The Netherlands’ imports of petroleum products from China increased immediately once the deadlines were set for sanctions on Russian oil. As the chart shows, imports jumped from 72,000 barrels per day (b/d) in January to around 120,000 b/d in February before Europe banned Russian petroleum products on February 5. Although we cannot prove that some of these imports were derived from Russian crude, Russian oil products are still reaching Europe.
"Diesel from Russia continues to be on European and Spanish markets," Josu Jon Imaz, the chief executive of Spanish oil company Repsol, said today, according to Reuters. He added that the oil product is reaching European markets through third countries that are masking its origin.

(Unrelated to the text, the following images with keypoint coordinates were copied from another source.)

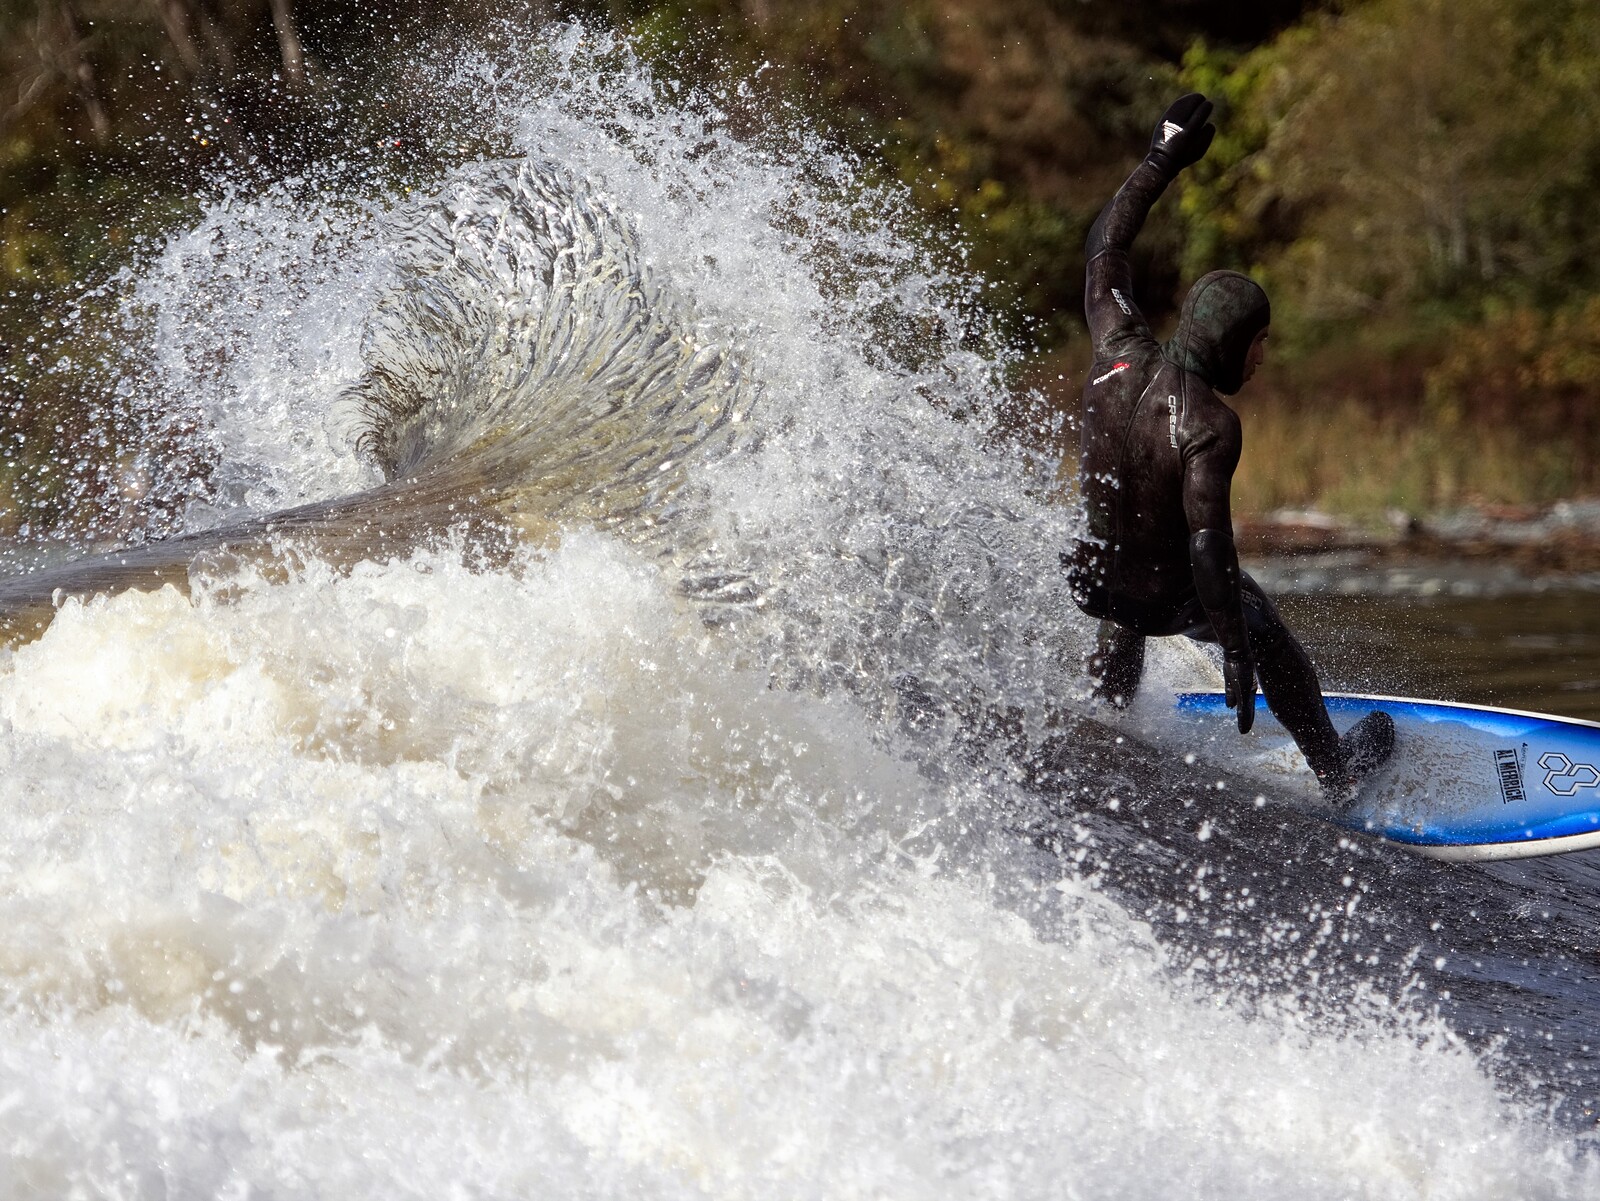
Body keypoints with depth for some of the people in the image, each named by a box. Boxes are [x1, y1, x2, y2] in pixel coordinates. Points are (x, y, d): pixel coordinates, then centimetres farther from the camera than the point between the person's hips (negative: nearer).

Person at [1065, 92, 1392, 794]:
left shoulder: (1120, 352, -14)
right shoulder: (1209, 426, -30)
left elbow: (1104, 249, 0)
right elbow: (1209, 541, -33)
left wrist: (1162, 159, 5)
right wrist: (1236, 655, -28)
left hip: (1093, 577, 5)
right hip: (1170, 598, -5)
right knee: (1265, 631, 24)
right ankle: (1334, 769, 40)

Dutch imports of petroleum products from China later dropped to 55,000 b/d in March, a decline that can be attributed to China’s economic recovery that has increased domestic oil demand. Chinese refiners have recently slashed exports of gasoline and diesel, prioritizing local sales instead, Bloomberg reported last week, a topic that we covered in our Daily Energy Report (DER).
EOA’s Main Takeaway:
Although the Netherlands has halted direct imports of Russian oil, this does not mean that oil supplies of Russian origin cannot make it to the country as we noted above. This is a detail that even the Dutch governmental institution,Statistic Netherlands, acknowledged in February, saying that “despite the import ban on Russian oil that has been in place since 5 December, it is still possible that Russian oil is being imported. If oil is mixed with oil from other countries, one cannot tell by its composition what the country of origin is.”
On January 23, we told readers that China, one of the world’s top refiners, is among the key markets to watch as it will most likely play a significant role in exporting oil products derived from Russian crude. We believe this trend will not only be seen in China but also in other Asian countries, as well as in some OPEC+ producers.

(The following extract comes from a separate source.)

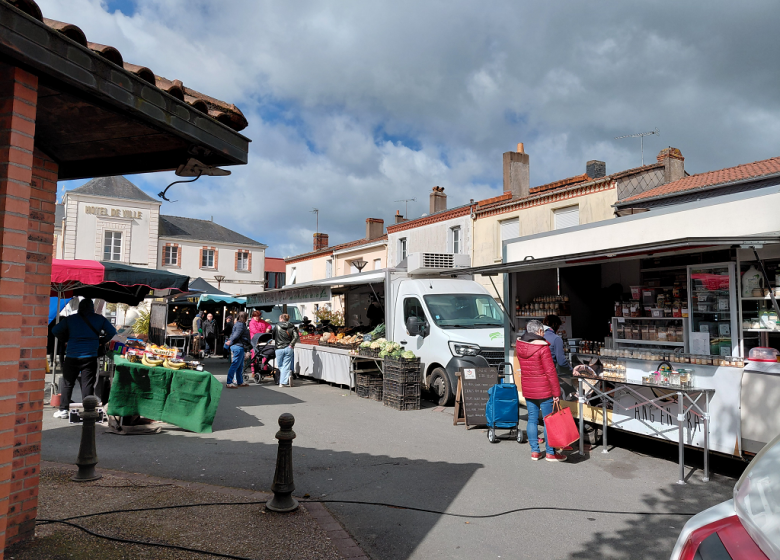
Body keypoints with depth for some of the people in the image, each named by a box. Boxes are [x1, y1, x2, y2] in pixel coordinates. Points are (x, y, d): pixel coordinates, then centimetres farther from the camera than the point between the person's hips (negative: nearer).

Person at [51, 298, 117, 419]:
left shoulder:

While EU members have banned imports of Russian oil, China is already reaping the benefits of European sanctions by importing cheap Russian crude oil. Beijing will continue to take advantage of such Western restrictions by exporting petroleum products at world prices to the European market and which are made from Russian crude.
STORY OF THE DAY
The chief executive of Russia's top shipping company Sovcomflot has said that Russia needs to construct its own fleet and improve services to maintain control of its energy exports, TradeWinds reported based on local reports.
Igor Tonkovidov was cited as saying that Russian-owned vessels "shipped just 15% of oil, products, and gas from the country’s ports in 2022.” Such a figure according to Tonkovidov revealed a “low level of control over maritime export logistics in Russia,” TradeWinds reported.
EOA’s Main Takeaway:
One of the main lessons in the oil industry was learned in the early 1950s: After Iran’s prime minister at that time, Mohammed Mosaddagh, nationalized the oil industry, the country did not have any tankers to carry Iranian oil after the UK convinced other governments to avoid transporting Iran’s oil via their vessels. And when Italy tried to ship Iranian oil, the British navy boarded one of its tankers. This explains why Iran and Saudi Arabia nowadays own large fleets.

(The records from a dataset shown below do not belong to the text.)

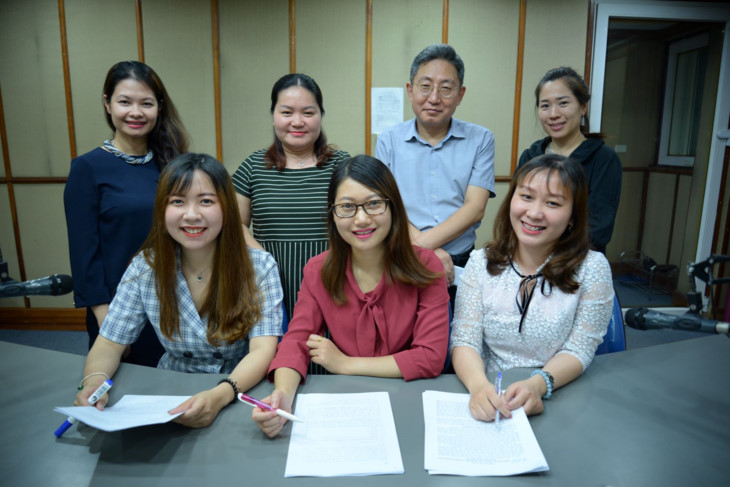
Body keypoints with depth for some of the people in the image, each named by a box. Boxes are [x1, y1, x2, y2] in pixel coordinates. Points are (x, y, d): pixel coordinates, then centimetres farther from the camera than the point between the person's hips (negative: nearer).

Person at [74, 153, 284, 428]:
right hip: (169, 395, 2)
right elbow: (109, 344, -1)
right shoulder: (146, 267, -4)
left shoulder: (259, 267, -11)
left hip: (242, 395, -1)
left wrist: (220, 395, -36)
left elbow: (262, 350, -18)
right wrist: (93, 381, -23)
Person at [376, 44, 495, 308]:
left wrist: (423, 243, -19)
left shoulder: (480, 140, 2)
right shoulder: (388, 141, 3)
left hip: (460, 266, 0)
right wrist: (430, 253, -19)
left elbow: (475, 207, -7)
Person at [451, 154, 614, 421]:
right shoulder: (481, 263, -1)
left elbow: (578, 350, -5)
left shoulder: (592, 269, -4)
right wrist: (480, 385, -26)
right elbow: (464, 341, -6)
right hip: (490, 400, 1)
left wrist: (537, 384, -24)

Russia is now in a similar position. Owning tankers means they can insure them on one hand and control their use on the other. Moscow has already bought hundreds of tankers to transport crude. It also needs to purchase ships that can carry oil products.
For now, Russia is trying to provide insurance for various foreign tankers that ship Russian oil and buy old and new tankers. Both will reduce the cost of shipping and enable Russian companies to fetch better prices (lower discounts).
In short, owning oil tankers by a large oil producer like Russia is a matter of national and economic security.
NEWS OF THE DAY
The Netherlands has announced a 28-billion-euro package of at least 120 measures for cutting greenhouse gas emissions and fighting climate change, AFP reported. These include boosting cleaner energy by closing all gas and coal-fired power plants by 2035 and increasing the number of electric cars on the road, according to the report.
The Dutch government's goal is to reduce carbon dioxide emissions by 55% by 2030 compared to 1990, according to Dutch Climate and Energy Minister Rob Jetten.